Today when I was walking down the road, pushing the Moonpig in her buggy, there was a single feather in our path.
It reminded me of when I first arrived in Sydney, fresh off the boat, penniless and slightly burnt out after some serious South China travelling. I hadn’t yet met up with any friends, was pasty and unfashionable in stark opposition to the bronzed Bondi beach goddesses, had a bed in a dorm that smelled like vomit, a rucksack full of cockroaches and a vague snobbery about the Australian 18-30s-esque travelling scene.
While mooning around Glebe I met an aged hippy (y’know one of those leather skinned, Tibet flag waving, yoghurt weaving Aussie types) who stopped me, picked up a feather that I was about to tread on, and said “There’s a feather in your path. That means you’re on the right path.” He said that it was from a spirit guide. I was a bit like “Err, I have to go and… stand over here now…” and brushed him off as being a loon.
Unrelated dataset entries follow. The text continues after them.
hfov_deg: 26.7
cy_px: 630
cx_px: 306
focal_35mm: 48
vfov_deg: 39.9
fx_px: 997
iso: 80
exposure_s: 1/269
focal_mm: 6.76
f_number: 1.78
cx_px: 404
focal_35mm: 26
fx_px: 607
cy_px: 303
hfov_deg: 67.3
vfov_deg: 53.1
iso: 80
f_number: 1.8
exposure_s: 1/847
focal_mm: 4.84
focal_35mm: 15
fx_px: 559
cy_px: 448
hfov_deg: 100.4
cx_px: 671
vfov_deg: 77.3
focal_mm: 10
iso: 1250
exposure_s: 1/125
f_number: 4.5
But what he said stuck with me and I remember him better than I remember the scenery of the Blue Mountains, the 4-wheel drive on Fraser Island or the yachts in the Whitsundays. I obviously was on the right path back then in 2002, otherwise I wouldn’t be where I am today, married to The Kiwi and with a down-under half-breed inhabiting our lives.
This time last year the only thing in my path was a foot – one in front of the other. Plodding along on the same old relentless routine: Morning news, news on the radio, newspapers, newswires, Sky news, news briefs, news meetings, writing news, editing news…
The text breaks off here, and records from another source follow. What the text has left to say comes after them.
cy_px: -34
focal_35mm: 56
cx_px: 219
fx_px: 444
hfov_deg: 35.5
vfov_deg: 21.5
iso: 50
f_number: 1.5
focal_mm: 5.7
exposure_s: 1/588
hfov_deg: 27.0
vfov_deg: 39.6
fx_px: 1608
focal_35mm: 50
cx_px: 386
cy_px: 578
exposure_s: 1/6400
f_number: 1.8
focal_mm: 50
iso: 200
It’s true that you lose part of yourself when you become a mother. But I think perhaps I lost myself before that, amidst the coffee cups and post-it notes; red carpet invitations, film premieres, press releases and invitations to Bungalow 8.
Perhaps that feather on the streets of North West London was nothing more than a rabid pigeon shedding its filthy winter coat, and perhaps that old yoghurt weaver was just a stoner with an avid imagination.
But a little part of me likes to think that maybe, just maybe, this is my destiny.